WORK ORDER
Start the output with the opening line of the listing below and continue, reproducing each line exactly, up to and including the line that contains "middle dip: (143, 66)".

▬▬▬▬▬▬▬▬▬▬

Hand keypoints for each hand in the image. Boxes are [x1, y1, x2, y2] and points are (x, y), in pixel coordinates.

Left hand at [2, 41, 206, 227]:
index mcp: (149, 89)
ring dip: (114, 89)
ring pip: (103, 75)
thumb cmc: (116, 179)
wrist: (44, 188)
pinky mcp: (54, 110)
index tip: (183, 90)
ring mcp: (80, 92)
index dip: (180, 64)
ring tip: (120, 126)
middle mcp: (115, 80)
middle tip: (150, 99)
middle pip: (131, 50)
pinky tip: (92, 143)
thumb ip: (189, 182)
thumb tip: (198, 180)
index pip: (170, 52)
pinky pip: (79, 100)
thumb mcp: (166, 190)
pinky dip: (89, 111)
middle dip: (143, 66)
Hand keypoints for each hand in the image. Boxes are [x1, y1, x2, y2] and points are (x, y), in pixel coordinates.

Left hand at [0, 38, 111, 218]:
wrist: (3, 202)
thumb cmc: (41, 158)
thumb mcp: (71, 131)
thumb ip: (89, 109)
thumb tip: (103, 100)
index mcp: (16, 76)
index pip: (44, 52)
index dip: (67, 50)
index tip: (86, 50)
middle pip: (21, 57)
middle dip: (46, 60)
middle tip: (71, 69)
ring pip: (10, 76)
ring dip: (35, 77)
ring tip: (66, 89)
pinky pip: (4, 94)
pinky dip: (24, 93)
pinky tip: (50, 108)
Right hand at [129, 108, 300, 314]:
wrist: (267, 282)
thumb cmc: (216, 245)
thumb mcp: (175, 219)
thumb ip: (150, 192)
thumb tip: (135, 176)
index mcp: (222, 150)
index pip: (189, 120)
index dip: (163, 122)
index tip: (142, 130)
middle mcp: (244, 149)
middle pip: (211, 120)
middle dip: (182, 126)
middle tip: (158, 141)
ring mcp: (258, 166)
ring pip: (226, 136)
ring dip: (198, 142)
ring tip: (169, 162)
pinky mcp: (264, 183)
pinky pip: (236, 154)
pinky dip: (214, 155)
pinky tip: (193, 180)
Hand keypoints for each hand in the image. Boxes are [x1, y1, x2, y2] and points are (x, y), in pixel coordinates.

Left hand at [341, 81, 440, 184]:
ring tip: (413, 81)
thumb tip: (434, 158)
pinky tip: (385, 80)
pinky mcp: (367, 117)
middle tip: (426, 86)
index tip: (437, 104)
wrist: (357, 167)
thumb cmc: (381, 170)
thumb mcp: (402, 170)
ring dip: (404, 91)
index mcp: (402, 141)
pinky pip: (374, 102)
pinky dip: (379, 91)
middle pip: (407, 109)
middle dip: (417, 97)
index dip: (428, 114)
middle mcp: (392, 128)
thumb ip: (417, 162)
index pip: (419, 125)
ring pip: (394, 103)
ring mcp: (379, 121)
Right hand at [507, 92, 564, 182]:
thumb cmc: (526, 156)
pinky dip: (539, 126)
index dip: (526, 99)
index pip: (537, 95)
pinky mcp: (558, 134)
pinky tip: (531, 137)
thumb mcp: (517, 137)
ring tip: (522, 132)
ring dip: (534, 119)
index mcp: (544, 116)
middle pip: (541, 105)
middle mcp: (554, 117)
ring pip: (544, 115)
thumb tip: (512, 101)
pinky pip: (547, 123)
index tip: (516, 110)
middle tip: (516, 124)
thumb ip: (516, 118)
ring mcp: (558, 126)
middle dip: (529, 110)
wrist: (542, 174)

▬▬▬▬▬▬▬▬▬▬

ANSWER SPACE
Hand keypoints for each hand in the image. Boxes are [x1, y1, x2, y2] and points are (x, y), in pixel coordinates.

Left hand at [2, 41, 206, 227]:
index mcp: (149, 89)
ring dip: (114, 89)
ring pip: (103, 75)
thumb cmc: (116, 179)
wrist: (44, 188)
pinky mcp: (54, 110)
index tip: (183, 90)
ring mcp: (80, 92)
index dip: (180, 64)
ring tip: (120, 126)
middle mcp: (115, 80)
middle tip: (150, 99)
middle pip: (131, 50)
pinky tip: (92, 143)
thumb ip: (189, 182)
thumb tip: (198, 180)
index pip: (170, 52)
pinky pip: (79, 100)
thumb mcp: (166, 190)
pinky dip: (89, 111)
middle dip: (143, 66)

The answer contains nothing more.